> _Exercise requirements_
Count the lines of the data below that contain the word "value". Reply with the number alone.

> _Input records_

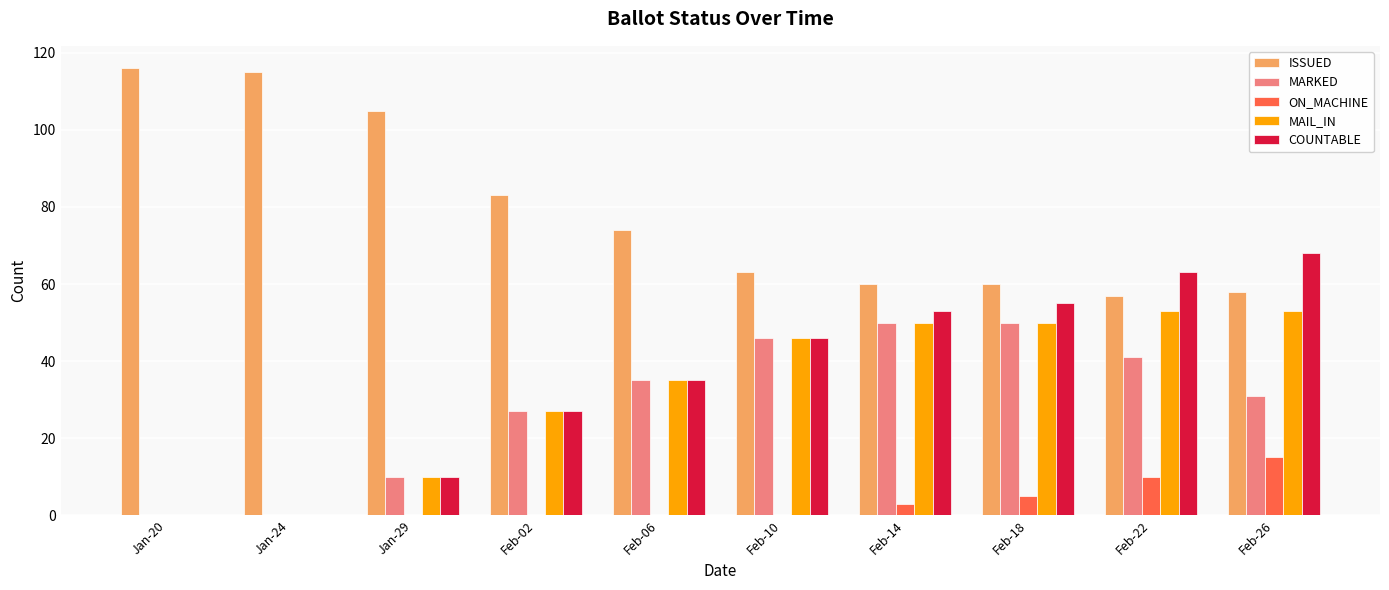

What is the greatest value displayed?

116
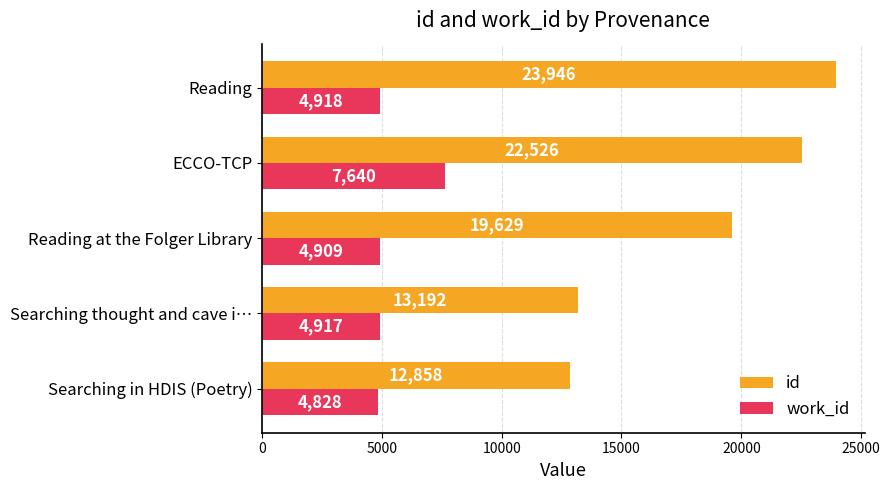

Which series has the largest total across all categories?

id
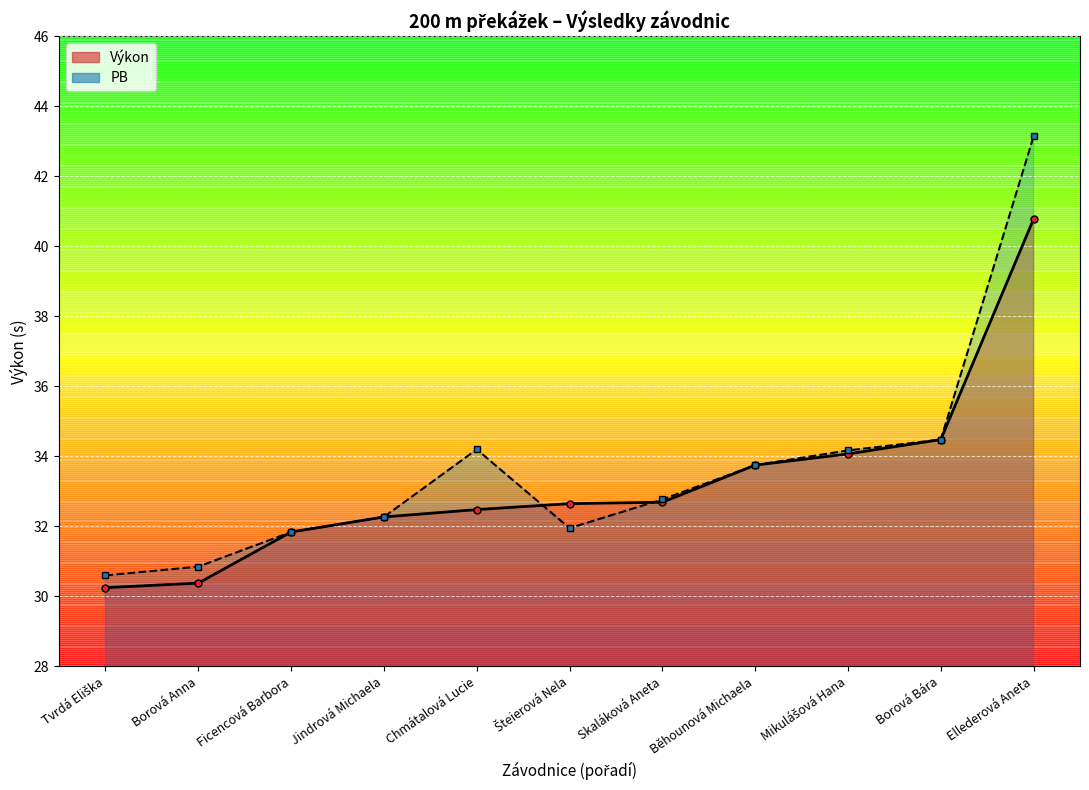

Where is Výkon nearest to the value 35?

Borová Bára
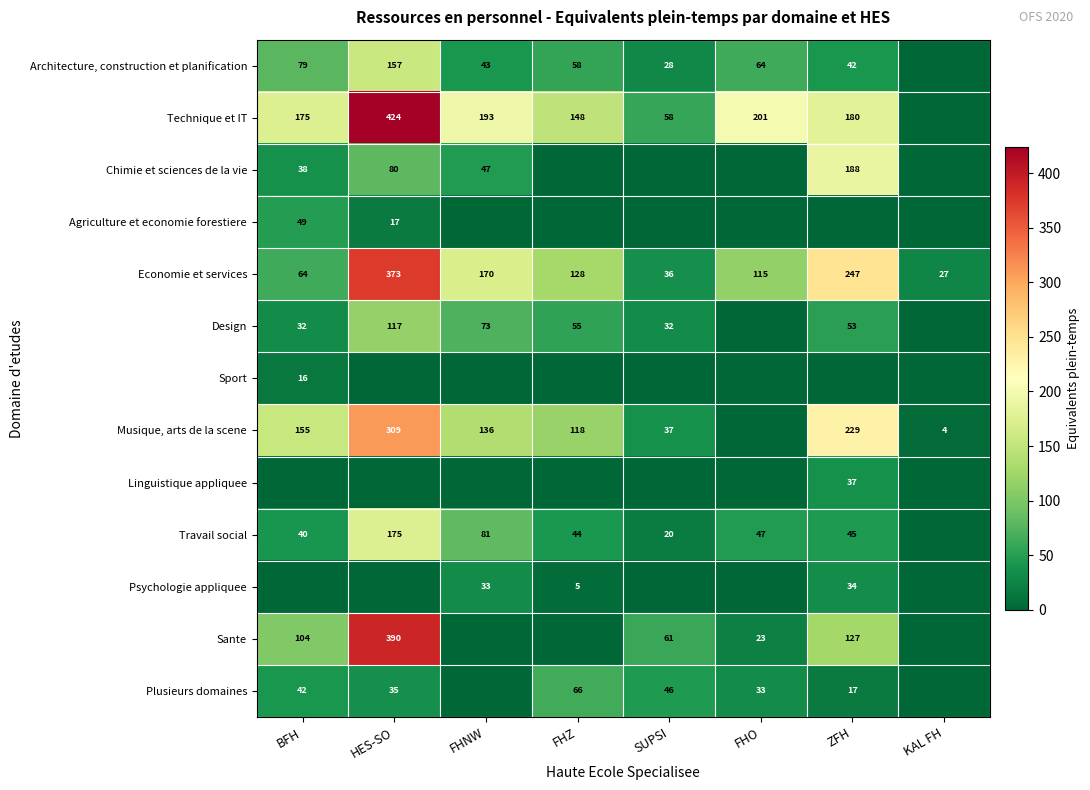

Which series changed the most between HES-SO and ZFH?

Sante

---

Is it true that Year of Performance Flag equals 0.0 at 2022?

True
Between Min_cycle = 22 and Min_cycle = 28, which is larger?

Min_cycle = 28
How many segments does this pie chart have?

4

> _Completed task_
2